E aí, quem serão os "grandes artistas", os "brilhantes cientistas" e as "mais elevadas personalidades" que comandarão a ascensão da Terra como um mundo melhor, a partir da ascensão do Brasil tão sonhada por Chico Xavier? Funqueiros e axézeiros? Escritores de auto-ajuda? Sub-celebridades?

E que recado eles trarão para a humanidade? "Vamos nos unir na fraternidade em Cristo", "vamos nos dar as mãos". Difícil é explicar como popozudas, escritores de auto-ajuda, integrantes do Big Brother Brasil irão trazer um grande cenário de progresso cultural para o país.

E a música erudita, como será? Chitãozinho & Xororó com orquestra sinfônica a massacrar o legado dos grandes mestres da música? Isso quando o Latino não fizer sua "festa do apê" no Teatro Municipal ou Mr. Catra não se aventurar num tributo a Heitor Villa-Lobos. Valesca Popozuda faria tributo à Bossa Nova? Kleber Bambam seria reitor de universidade?

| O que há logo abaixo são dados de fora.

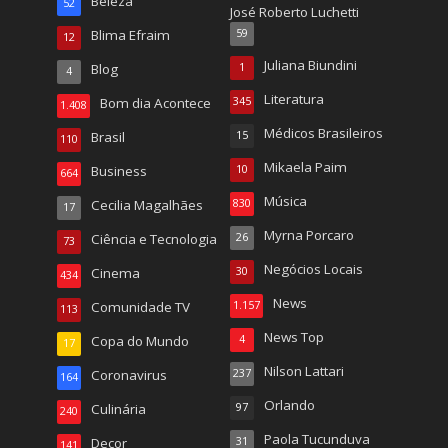
Beleza
52
José Roberto Luchetti
Blima Efraim
59
12
Juliana Biundini
Blog
1
4
Literatura
Bom dia Acontece
345
1.408
Médicos Brasileiros
Brasil
15
110
Mikaela Paim
Business
10
664
Música
Cecilia Magalhães
830
17
Myrna Porcaro
Ciência e Tecnologia
26
73
Negócios Locais
Cinema
30
434
News
Comunidade TV
1.157
113
News Top
Copa do Mundo
4
17
Nilson Lattari
Coronavirus
237
164
Orlando
Culinária
97
240
Paola Tucunduva
Decor
31
141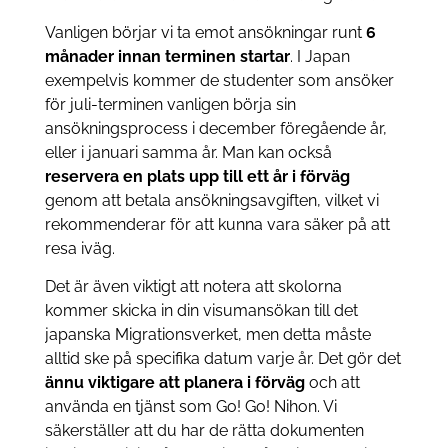
Vanligen börjar vi ta emot ansökningar runt
6
månader innan terminen startar
. I Japan
exempelvis kommer de studenter som ansöker
för juli-terminen vanligen börja sin
ansökningsprocess i december föregående år,
eller i januari samma år. Man kan också
reservera en plats upp till ett år i förväg
genom att betala ansökningsavgiften, vilket vi
rekommenderar för att kunna vara säker på att
resa iväg.
Det är även viktigt att notera att skolorna
kommer skicka in din visumansökan till det
japanska Migrationsverket, men detta måste
alltid ske på specifika datum varje år. Det gör det
ännu viktigare att planera i förväg
och att
använda en tjänst som Go! Go! Nihon. Vi
säkerställer att du har de rätta dokumenten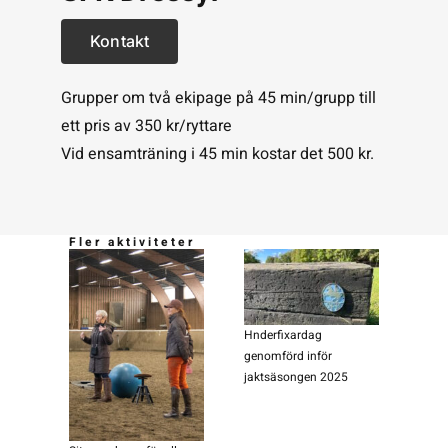
Kontakt
Grupper om två ekipage på 45 min/grupp till
ett pris av 350 kr/ryttare
Vid ensamträning i 45 min kostar det 500 kr.
Fler aktiviteter
Hnderfixardag
genomförd inför
jaktsäsongen 2025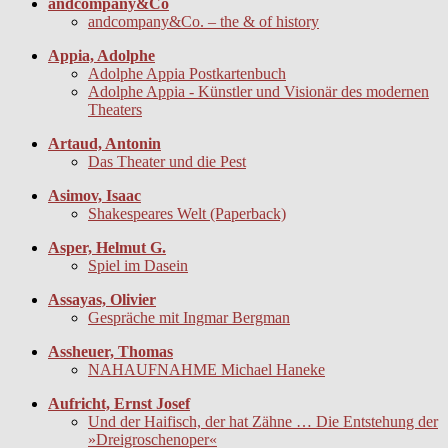
andcompany&Co
andcompany&Co. – the & of history
Appia, Adolphe
Adolphe Appia Postkartenbuch
Adolphe Appia - Künstler und Visionär des modernen
Theaters
Artaud, Antonin
Das Theater und die Pest
Asimov, Isaac
Shakespeares Welt (Paperback)
Asper, Helmut G.
Spiel im Dasein
Assayas, Olivier
Gespräche mit Ingmar Bergman
Assheuer, Thomas
NAHAUFNAHME Michael Haneke
Aufricht, Ernst Josef
Und der Haifisch, der hat Zähne … Die Entstehung der
»Dreigroschenoper«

Difícil explicar. O confuso sonho de Chico Xavier diz que a festa do umbral vai acabar e todo mundo vai voltar à vida carnal. A crosta terrestre sofrerá uma limpeza por determinação da "espiritualidade superior". E a patota que lá vivia voltará, conforme o que conhecemos de CX, ao Brasil, que o anti-médium mineiro entende como o "centro do universo".

Se a patota do umbral vai reencarnar para ser liquidada em seguida, ou vai se converter num aparente bom-mocismo que fará o "povo do umbral" reencarnado no Brasil conduzir a evolução da Terra, isso não está devidamente esclarecido. Mas Chico Xavier não quer esclarecimento, já que reprovava o questionamento, preferindo o "silêncio da prece". Assim virou bagunça.